Home

Latest Post

JSON v. XML: Is the new kid on the block really better?

The JSON data format is the (relatively) new kid on the block: It’s now becoming one of the most popular formats for data exchange, especially in the *nix world. Why the popularity? Well, just like XML, it’s human-readable. And just like XML, JSON’s hierarchical structure represents hierarchical data in a nice, easy-to-comprehend format. Just like XML, JSON also supports schemas for data validation.

So why the increase in popularity of JSON? I believe there are two perceptions behind this: Simplicity and verbosity:

Simplicity

JSON schemas only have a few datatypes: Double-precision floating number, string, boolean, array, object and null. That’s it! XML Schema Definitions (XSDs) on the other hand have a plethora of datatypes which can more tightly define the data to be stored: There’s a full range of integers and floating number types of different sizes, plus other types. Furthermore, XSDs allow you to specify the encoding for the entire document (more on why this is important later).

So with all these additional features available in XSDs, why choose JSON? I contend that it’s because JSON schemas have less functionality, they’re less intimidating and have a lower learning curve.

Verbosity

The basic JSON format for representing attributes and values is “AttributeName”: “Value”.

The basic XML format for representing attributes and values is commonly <AttributeName>”Value”</AttributeName> – a more verbose representation of the same data.

Note that I said “commonly”: That’s because XML values are commonly persisted as XML Nodes rather than XML Attributes. The real equivalent to the JSON Attribute/Value pair is AttributeName=”Value”, which is very slightly less verbose than the JSON representation.

http://en.wikipedia.org/wiki/Json#XML shows how the same data represented in element-delimited XML is much more verbose than the equivalent JSON representation, but also how attribute-delimited XML is slightly more compact.

So not only can XML be as compact as JSON, it can actually be more compact with the judicious use of attributes rather than elements for attribute/value storage.

Encoding

Now that we’ve discounted the myth that JSON is always less verbose than XML, I’m going to put forward one of the major advantages XML has over JSON: XML allows the use of single-byte document encoding.

The JSON definition specified in http://www.ietf.org/rfc/rfc4627.txt states that JSON documents are always in extended character sets, but can be encoded in UTF-8, UTF-16 or UTF-32 formats.
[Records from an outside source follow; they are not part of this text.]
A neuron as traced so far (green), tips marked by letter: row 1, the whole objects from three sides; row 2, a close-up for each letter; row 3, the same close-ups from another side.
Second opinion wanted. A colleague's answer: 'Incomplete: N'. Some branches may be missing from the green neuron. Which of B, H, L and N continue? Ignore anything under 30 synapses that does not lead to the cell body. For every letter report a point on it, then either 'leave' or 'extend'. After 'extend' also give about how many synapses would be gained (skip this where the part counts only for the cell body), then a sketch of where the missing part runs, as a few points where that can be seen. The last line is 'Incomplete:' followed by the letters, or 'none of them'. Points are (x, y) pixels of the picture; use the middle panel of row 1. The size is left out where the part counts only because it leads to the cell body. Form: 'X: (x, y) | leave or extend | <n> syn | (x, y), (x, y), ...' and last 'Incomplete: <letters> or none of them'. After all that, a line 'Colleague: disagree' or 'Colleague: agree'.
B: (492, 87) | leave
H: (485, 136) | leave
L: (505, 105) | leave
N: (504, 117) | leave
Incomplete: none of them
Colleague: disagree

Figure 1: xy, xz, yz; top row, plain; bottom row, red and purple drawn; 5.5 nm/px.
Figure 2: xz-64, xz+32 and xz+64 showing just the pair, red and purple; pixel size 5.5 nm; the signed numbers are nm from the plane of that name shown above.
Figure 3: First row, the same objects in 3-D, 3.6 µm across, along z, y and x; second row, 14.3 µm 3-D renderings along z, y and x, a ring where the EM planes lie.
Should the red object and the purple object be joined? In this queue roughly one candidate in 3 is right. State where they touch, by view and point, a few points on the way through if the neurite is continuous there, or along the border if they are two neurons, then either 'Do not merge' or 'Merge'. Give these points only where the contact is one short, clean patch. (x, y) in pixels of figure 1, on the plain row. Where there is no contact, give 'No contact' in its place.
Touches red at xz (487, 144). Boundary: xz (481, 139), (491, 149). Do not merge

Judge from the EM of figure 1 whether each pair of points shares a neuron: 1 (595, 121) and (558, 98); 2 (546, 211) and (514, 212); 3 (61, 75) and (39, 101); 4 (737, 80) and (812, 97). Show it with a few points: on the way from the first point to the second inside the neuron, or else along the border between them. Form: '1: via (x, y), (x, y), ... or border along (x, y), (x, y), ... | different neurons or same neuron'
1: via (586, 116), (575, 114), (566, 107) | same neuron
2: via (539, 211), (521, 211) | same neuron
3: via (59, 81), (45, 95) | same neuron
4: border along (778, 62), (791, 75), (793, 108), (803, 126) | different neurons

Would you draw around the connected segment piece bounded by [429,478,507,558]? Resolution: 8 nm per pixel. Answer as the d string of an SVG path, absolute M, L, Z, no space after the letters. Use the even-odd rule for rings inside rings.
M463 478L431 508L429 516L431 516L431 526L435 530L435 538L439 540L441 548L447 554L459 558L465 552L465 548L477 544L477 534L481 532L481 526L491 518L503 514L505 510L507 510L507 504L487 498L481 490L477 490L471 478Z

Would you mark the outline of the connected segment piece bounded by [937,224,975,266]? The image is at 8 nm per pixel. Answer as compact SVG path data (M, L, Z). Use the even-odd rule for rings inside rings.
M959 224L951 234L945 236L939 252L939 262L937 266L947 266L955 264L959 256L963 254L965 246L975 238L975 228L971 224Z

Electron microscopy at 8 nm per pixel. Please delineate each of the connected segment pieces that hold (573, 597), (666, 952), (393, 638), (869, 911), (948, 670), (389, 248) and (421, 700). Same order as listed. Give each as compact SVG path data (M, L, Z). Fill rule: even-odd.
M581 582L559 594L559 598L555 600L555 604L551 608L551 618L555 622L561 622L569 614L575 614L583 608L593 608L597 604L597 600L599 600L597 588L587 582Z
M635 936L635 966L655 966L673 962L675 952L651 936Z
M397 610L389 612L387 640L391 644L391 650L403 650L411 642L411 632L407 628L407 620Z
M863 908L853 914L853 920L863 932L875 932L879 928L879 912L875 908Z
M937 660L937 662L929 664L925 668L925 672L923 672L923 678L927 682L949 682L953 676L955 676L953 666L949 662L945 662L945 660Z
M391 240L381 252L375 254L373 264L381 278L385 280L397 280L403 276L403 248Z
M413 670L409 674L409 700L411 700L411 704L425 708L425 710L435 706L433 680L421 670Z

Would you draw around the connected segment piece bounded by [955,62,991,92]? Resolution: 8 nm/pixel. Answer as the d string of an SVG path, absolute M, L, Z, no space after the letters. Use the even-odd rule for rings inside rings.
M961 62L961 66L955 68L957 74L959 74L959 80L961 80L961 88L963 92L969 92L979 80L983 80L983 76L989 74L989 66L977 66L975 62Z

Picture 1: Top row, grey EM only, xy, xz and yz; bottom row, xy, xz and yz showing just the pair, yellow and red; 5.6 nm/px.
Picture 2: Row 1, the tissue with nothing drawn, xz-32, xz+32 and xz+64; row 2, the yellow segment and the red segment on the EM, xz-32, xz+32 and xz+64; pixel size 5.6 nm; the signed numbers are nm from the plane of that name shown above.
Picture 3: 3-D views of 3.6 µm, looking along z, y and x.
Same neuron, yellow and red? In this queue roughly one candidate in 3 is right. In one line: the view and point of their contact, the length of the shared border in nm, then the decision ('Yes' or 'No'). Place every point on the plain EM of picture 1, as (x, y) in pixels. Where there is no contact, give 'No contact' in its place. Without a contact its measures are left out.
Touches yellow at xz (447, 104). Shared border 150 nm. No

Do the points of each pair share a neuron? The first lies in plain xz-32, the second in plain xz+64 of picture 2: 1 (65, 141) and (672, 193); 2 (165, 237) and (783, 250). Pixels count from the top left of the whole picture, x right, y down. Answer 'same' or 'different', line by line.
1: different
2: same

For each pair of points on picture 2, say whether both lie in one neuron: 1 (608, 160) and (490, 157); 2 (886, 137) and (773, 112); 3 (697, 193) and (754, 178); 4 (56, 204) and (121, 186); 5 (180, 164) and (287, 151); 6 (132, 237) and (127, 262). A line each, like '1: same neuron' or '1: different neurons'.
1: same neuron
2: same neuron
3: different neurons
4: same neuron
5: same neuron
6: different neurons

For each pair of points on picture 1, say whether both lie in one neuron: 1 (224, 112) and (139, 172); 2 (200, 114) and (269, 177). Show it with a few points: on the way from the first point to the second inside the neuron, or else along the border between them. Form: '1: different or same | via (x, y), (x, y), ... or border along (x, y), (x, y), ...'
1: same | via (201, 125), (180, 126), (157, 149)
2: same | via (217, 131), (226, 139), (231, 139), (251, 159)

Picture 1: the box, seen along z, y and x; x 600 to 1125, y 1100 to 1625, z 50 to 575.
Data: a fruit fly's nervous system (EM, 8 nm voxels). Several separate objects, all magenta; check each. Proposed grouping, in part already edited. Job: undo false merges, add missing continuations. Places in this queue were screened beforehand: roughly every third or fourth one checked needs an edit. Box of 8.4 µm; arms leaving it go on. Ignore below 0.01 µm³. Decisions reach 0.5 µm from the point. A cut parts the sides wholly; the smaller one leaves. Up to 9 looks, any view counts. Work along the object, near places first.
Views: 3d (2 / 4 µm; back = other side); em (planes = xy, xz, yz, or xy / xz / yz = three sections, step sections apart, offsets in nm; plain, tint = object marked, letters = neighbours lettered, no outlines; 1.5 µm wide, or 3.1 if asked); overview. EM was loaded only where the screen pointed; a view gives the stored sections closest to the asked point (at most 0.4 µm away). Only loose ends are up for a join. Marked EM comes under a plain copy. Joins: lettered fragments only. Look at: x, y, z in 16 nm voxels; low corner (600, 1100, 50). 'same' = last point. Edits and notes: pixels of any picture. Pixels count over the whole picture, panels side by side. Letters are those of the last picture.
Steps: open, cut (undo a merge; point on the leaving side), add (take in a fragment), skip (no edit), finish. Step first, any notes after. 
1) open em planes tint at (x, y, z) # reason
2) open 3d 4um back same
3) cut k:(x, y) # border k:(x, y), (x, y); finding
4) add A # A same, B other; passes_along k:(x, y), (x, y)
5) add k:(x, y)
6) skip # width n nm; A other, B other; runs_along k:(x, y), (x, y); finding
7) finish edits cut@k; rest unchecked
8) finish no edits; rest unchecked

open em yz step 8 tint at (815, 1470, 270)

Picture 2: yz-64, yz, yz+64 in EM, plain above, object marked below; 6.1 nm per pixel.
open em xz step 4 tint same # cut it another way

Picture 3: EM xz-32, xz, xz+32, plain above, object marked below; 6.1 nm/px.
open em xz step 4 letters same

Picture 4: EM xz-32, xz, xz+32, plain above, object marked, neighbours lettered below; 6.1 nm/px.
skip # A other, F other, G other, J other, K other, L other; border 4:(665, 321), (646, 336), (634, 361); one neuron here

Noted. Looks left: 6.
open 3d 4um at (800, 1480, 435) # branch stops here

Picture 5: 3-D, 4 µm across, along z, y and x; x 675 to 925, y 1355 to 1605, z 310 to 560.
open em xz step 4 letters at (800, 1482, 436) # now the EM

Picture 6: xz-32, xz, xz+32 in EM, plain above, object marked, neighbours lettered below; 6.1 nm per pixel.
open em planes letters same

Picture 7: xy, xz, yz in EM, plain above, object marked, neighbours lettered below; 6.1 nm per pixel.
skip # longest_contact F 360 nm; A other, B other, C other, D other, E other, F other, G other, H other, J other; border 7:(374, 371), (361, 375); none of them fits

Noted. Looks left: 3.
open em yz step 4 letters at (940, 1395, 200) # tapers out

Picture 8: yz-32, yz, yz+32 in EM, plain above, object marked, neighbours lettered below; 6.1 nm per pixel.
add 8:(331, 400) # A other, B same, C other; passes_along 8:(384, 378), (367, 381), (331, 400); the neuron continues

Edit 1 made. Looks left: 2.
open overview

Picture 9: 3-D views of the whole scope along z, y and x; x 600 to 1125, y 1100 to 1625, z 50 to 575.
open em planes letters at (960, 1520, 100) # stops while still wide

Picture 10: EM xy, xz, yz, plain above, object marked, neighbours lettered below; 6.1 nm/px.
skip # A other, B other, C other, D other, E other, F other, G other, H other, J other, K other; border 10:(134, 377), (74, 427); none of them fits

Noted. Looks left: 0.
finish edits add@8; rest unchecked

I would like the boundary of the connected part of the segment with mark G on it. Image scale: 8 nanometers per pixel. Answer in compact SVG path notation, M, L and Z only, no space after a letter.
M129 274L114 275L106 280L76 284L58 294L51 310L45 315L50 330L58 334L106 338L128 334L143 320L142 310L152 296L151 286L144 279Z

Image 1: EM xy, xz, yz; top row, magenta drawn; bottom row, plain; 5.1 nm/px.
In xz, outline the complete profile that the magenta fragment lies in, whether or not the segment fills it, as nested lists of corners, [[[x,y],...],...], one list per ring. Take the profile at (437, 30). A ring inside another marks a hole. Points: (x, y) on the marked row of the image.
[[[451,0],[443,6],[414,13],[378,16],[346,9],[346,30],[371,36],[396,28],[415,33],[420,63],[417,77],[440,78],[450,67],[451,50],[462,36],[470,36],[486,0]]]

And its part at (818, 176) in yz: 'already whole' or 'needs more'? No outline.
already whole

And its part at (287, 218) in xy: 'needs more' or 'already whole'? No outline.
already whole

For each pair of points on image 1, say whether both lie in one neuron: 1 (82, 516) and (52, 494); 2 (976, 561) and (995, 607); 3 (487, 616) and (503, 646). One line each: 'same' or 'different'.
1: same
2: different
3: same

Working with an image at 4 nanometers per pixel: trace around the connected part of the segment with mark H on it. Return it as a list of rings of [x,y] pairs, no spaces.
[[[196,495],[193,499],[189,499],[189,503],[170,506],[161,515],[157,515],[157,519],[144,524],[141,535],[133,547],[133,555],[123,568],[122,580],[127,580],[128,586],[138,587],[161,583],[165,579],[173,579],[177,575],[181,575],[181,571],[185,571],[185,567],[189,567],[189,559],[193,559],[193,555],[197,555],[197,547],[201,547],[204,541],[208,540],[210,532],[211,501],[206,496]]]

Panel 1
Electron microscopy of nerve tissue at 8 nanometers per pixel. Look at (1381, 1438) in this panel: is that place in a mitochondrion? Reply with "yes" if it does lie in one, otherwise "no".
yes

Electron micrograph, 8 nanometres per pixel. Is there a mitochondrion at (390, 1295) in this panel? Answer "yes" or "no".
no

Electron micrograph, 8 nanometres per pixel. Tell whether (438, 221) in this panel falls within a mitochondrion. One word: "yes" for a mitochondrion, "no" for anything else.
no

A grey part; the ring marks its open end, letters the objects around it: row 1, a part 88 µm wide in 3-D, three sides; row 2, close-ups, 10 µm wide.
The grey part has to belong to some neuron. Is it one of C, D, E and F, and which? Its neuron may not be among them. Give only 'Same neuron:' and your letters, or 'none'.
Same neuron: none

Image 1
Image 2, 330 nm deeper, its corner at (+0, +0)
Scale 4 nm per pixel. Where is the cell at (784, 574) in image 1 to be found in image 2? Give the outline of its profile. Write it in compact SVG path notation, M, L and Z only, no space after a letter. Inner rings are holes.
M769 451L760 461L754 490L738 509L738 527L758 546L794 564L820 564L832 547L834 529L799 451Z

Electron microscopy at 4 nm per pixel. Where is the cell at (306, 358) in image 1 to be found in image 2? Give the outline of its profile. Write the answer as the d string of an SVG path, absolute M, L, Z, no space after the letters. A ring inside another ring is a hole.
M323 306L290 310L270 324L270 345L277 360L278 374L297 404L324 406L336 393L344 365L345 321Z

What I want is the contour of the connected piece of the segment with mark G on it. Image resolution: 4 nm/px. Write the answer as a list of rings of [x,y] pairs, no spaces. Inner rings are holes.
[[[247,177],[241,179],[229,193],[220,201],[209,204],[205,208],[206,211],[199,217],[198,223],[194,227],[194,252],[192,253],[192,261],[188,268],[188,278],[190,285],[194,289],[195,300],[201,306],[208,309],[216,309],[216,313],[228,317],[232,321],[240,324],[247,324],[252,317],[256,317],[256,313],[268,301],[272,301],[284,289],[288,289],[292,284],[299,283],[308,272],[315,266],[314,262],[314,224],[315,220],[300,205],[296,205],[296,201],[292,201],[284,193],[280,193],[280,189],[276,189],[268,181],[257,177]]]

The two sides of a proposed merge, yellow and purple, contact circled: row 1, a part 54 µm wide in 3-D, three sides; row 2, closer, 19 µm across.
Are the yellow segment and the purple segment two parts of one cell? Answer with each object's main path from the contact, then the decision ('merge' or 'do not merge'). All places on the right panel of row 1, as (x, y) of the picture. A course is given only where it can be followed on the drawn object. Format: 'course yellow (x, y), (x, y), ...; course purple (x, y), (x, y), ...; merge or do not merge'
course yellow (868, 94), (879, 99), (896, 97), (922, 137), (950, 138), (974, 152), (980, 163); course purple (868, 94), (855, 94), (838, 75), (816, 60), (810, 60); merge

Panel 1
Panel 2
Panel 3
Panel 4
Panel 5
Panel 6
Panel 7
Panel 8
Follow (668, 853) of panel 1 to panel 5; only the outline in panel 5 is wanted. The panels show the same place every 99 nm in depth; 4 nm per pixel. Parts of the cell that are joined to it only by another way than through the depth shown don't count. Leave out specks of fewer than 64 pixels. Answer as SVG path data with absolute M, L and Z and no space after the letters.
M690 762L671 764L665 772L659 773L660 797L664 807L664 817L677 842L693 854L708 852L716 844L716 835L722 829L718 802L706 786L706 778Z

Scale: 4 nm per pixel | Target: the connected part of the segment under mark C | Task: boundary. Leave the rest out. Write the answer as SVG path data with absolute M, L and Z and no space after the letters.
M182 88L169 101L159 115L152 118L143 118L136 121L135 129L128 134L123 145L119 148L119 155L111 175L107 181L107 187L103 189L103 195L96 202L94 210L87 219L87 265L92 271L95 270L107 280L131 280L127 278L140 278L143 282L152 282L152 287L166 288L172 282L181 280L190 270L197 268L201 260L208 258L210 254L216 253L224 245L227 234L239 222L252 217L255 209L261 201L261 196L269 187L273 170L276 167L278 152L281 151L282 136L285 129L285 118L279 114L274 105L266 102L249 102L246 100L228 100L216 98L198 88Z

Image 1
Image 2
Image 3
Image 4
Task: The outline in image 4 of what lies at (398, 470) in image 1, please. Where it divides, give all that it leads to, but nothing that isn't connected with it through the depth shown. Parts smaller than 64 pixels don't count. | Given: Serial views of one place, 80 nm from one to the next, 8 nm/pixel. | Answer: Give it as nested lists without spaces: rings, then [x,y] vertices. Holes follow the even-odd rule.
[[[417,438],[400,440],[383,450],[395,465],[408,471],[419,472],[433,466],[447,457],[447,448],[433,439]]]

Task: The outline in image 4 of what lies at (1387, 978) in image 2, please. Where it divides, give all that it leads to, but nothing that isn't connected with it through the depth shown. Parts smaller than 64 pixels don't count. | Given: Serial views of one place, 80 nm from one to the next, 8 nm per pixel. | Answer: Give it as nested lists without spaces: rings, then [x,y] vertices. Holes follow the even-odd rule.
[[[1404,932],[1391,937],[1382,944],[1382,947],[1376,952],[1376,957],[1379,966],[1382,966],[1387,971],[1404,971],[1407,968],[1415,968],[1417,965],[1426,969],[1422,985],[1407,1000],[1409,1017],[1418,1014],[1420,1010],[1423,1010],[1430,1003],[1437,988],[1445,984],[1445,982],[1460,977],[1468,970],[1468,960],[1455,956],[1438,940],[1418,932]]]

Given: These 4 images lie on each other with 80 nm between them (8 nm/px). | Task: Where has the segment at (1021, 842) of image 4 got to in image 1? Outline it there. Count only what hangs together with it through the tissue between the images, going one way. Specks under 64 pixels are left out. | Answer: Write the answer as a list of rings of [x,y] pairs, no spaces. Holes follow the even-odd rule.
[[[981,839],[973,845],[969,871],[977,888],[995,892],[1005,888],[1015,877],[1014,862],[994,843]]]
While UTF-8 does a good job representing the ASCII characters with a single byte each, the other encodings do not, using either two or four bytes per character. Where the majority of data uses the ASCII character set, there will be little difference between the size of UTF-8 documents and single-byte encoded documents. But for languages not satisfied by the ASCII character set (in particular those languages that do not use latin characters), UTF-8 will not offer any advantage over UTF-16 and will result in documents double the size of those encoded using the apppropriate single-byte character set.

When data volumes are small or processing time is not of the essence, then making the optimal choice for encoding is not essential: But as data volumes get large or when processing time is important, it really makes sense to choose the optimal encoding, and it’s here that XML’s rich choice of encoding formats really scores: XML supports UTF-8 and a whole host of unicode encodings. But unlike JSON, it also supports a whole range of single-byte character encodings: The ISO-8859-1 single-byte character encoding covers most Western European languages and is sufficient for many uses in Europe as well as in the financial industry. There are also equivalents for non-Western European languages – so if you’re designing a system primarily for use in Arabic, Farsi, Hebrew, Russian, Urdu or any language for that matter that has its own single-byte code page, then XML’s single-byte encoding support will give you the most compact document. Furthermore, if you’re communicating with a legacy system that uses a single-byte code page (like EBCDIC), then XML would make a better choice.

Summary

While JSON may be a simple format, it certainly isn’t more compact than well-formed XML. Nor is it as suitable when custom encoding is required, or when schemas requiring the rich datatypes provided by XSDs need to be defined. However, it does seem that it is harder to generate a superfluously bloated document in JSON, unlike with XML where the mistake of storing all attributes as XML nodes is common practice.